Prompt
Given the listing that follows, report all lines in which the string "round" occurs.
*** Begin section ***
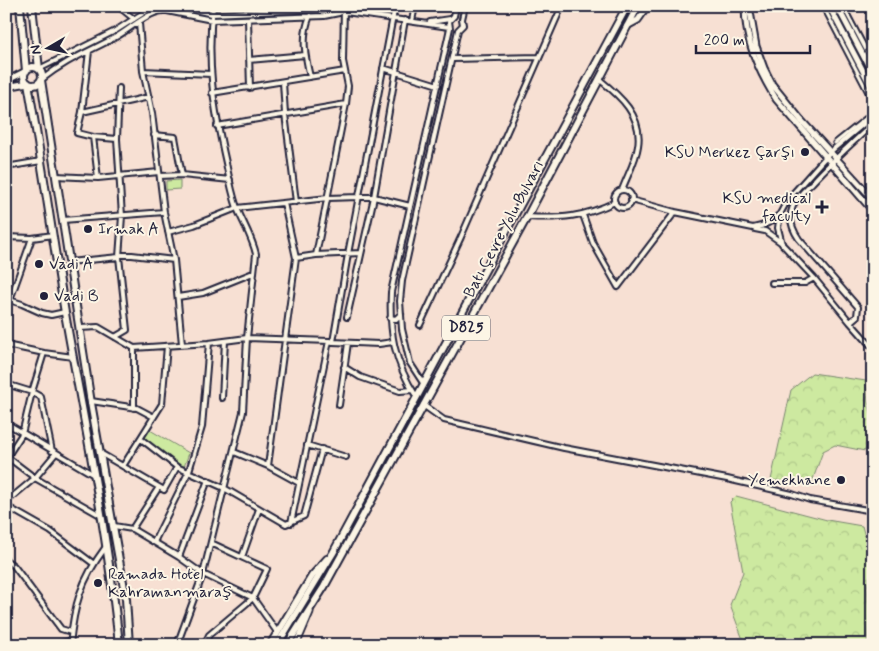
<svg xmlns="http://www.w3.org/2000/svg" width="879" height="651" font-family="Mynerve,sans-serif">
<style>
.forest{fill:url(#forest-crowns);stroke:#78866e}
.park{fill:#cde9a0;stroke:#78866e}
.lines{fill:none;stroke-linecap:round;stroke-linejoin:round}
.pedestrian-casing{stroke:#22223b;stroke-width:7}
.minor-casing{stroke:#22223b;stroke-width:8}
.tertiary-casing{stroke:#22223b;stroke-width:9}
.secondary-casing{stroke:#22223b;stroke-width:9}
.primary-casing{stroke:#22223b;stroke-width:10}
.trunk-casing{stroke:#22223b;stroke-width:10}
.pedestrian{stroke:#fcf5e5;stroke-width:3}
.minor{stroke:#fcf5e5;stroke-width:4}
.tertiary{stroke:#fcf5e5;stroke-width:5}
.secondary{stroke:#fcf5e5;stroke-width:5.5}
.primary{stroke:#fcf5e5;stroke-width:6}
.trunk{stroke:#fcf5e5;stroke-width:6}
.poi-dot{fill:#22223b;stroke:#fcf5e5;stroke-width:2}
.labels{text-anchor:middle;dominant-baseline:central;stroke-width:4;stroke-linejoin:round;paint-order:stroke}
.shield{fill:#fcf5e5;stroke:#63616e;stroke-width:1}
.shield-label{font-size:15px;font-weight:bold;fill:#22223b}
.poi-label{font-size:16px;fill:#22223b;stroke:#fcf5e5;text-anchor:start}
.street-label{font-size:16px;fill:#22223b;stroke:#fcf5e5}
</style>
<defs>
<pattern id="forest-crowns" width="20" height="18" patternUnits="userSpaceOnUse" patternTransform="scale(1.25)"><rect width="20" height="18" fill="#cde9a0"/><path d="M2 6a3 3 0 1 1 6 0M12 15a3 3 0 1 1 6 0" fill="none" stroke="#b0c88b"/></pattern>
</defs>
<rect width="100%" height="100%" fill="#f7e0d3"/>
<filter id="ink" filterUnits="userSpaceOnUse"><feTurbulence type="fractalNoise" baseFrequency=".02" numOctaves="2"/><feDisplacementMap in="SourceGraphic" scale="10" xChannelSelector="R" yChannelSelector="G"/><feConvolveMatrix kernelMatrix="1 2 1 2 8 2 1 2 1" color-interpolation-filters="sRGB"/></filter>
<g filter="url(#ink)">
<path class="forest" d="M812,373l54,8 2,21 5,19v13l-8,17 -30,-6 -12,6 -11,31h-22l-19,-2 20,-90z
M736,496l91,24 35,6 11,39 -6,22 2,25 -2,33h-122l-15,-40 13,-33 -13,-70z"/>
<path class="park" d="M180,180v9l-14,1v-9z
M150,430l39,23 -5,14 -5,-1 -35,-27z"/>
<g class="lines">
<g class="pedestrian-casing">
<path id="pedestrian" d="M823,6l50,96
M843,6l30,57
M869,131l4,-3
M835,143l35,-28 3,-9"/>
</g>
<g class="minor-casing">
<path id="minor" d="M118,6l16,13
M160,6l5,5 5,-1 3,-4
M178,6l34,8 113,-5 124,18
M167,11l45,9 112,-4 15,-3
M310,16c-9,21 -5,39 0,61
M248,19l2,69
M412,21l3,-15
M430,22l20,-3
M139,23l4,48 9,42 12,99 10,48 8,84
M89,51l-7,61 -5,21 16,4 24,2
M453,59l86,-2
M249,60l56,-5
M383,68l55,17
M39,69l76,-38 39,-25
M143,71l68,3
M599,79c21,17 44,37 39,67 -2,15 -11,30 -16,44
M41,80c25,-20 47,-28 75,-43 13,-7 32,-25 47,-26
M283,82l2,32 11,88
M212,93l133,-22
M82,112l67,-15
M873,116l-43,36 -42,47 -8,15 -2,14 4,16 32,34 36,44 7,-6 1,-9 -59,-68c-7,-10 -11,-21 -6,-33 3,-9 12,-16 19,-23 19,-21 40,-40 61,-59
M217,126l129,-22
M154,135l21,2 7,38
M93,137l5,41
M6,167l35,-6
M56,176l42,2 61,-6
M160,176l22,-1 48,5
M614 199a9 9 0 1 1 18 0a9 9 0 1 1-18 0Z
M631,200l44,12 78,16c12,-2 18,-6 27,-14
M583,215l10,28 25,44 57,-75
M527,217c34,2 57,0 88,-15
M63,220l101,-8
M755,229l10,2 17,12
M168,232l26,-7 43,-17 91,-10 30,-1h16l36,9
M6,237l26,1 21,-3
M120,255h12l42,5
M316,255l30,-151 2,-18 -5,-25 1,-55
M296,258l20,-3 45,-2
M69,262l50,-5
M772,283h33l9,-5
M178,297l25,-4 50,-20
M6,299l16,5 20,9 9,2 14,-3
M10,300l22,-62
M347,317l27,-120 31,-177
M390,318l6,1 5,-5
M850,322l23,26
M420,325l41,-88 101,-231
M80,328l18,-1 36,21 75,-5 38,-5 82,3
M115,337l12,-7 -8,-73 3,-41 -5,-77 2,-51
M333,342l46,2 14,-2
M6,345l38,8 29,4
M134,348v60
M344,367l16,10 40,14 12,-1
M423,383l-13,-20 -8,-34 -2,-28 2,-20 56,-251 5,-5 -1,-6 3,-13
M6,384l26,8 9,5 11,54
M416,396c-22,-34 -27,-64 -25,-104l59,-264 -1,-7 5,-5 2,-10
M222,398l3,-57
M91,401l46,7 17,9
M339,405l9,-62
M423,405l21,15 120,28 163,31 65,15 18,6 63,11
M6,423l88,52
M141,439l36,28 47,21 62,36 18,-8 18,-67
M307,445l39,12
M234,452l34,14 31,17
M100,453l64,37 13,-23
M6,456l29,22
M7,457l15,-23 10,-42 12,-39
M123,466l39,-62 5,-58
M268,466l28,-208 -12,-55
M35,478l65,37
M6,502l29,-24 21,-25
M6,506l44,25 44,33
M291,523l38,-182 4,1 15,-88 47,-248
M114,526l18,3 47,28 24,17 50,24 24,34
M132,529l27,-42
M154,542l35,-71 13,-44 7,-84
M179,557l29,-77
M242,557l17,-48
M6,560l8,6 47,63 10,3
M6,641l5,4
M54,645l16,-4
M70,645c4,-40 11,-65 35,-97
M160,645l18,-1
M177,645l26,-71 40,-162 4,-74 9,-84c-4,-17 -13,-31 -19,-46 -5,-15 -8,-30 -11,-45 -12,-53 -20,-102 -13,-157
M204,645l5,-10 44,-37 14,-29 -56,-26"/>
</g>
<g class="tertiary-casing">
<path id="tertiary" d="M745,6c0,35 13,64 31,93l97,112
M749,6l7,40 8,22 8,16 29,36 72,79
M829,6l44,84
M837,6l36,68
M627,26l11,-6 10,-14
M6,81l20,-10
M6,87l22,-4
M873,511v8"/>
</g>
<g class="secondary-casing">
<path id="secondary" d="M296,645l14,-33"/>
</g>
<g class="primary-casing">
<path id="primary" d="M20,6l6,65
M32,6l7,63
M24 76a9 9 0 1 1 18 0a9 9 0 1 1-18 0Z
M41,80l50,323 35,196 3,46
M28,83c14,79 25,158 38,236 19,108 42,216 53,326
M270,645l42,-69 15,-17"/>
</g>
<g class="trunk-casing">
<path id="trunk" d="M277,645l56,-92 294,-547
M287,645l37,-58 203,-370 111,-211"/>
</g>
<use href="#pedestrian" class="pedestrian"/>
<use href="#minor" class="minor"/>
<use href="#tertiary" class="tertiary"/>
<use href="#secondary" class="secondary"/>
<use href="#primary" class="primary"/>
<use href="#trunk" class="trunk"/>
</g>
</g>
<g class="poi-dot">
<circle cx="805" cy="152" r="5"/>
<path d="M819.5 199.5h5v5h5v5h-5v5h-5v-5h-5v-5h5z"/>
<circle cx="88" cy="229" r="5"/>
<circle cx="39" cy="264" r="5"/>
<circle cx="44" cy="296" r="5"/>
<circle cx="841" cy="480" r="5"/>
<circle cx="98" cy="583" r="5"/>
</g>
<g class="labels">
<rect class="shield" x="442" y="315.5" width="48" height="25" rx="4"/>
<g class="shield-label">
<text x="466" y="328">D825</text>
</g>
<g class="poi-label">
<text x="795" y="152" text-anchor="end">KSU Merkez Çarşı</text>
<text x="811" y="198" text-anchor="end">KSU medical<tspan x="811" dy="18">faculty</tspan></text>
<text x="98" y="229">Irmak A</text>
<text x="49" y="264">Vadi A</text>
<text x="54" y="296">Vadi B</text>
<text x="831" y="480" text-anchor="end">Yemekhane</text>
<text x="108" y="574">Ramada Hotel<tspan x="108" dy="18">Kahramanmaraş</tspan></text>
</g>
<g class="street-label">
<text transform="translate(504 229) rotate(-62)">Batı Çevre Yolu Bulvarı</text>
</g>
</g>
<rect width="879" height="651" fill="none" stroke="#fcf5e5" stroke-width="25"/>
<rect x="12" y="12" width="854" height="626" fill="none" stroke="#22223b" stroke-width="2" filter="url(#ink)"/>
<g transform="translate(48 48) rotate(261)" stroke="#fcf5e5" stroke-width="4" paint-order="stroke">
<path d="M0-4L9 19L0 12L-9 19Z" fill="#22223b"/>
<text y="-8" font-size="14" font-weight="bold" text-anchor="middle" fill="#22223b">N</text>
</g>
<path d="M696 45v8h114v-8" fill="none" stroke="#22223b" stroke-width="2.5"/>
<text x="704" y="45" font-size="15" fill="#22223b" stroke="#fcf5e5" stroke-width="4" paint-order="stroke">200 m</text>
</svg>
*** End section ***
Response area
.lines{fill:none;stroke-linecap:round;stroke-linejoin:round}
.labels{text-anchor:middle;dominant-baseline:central;stroke-width:4;stroke-linejoin:round;paint-order:stroke}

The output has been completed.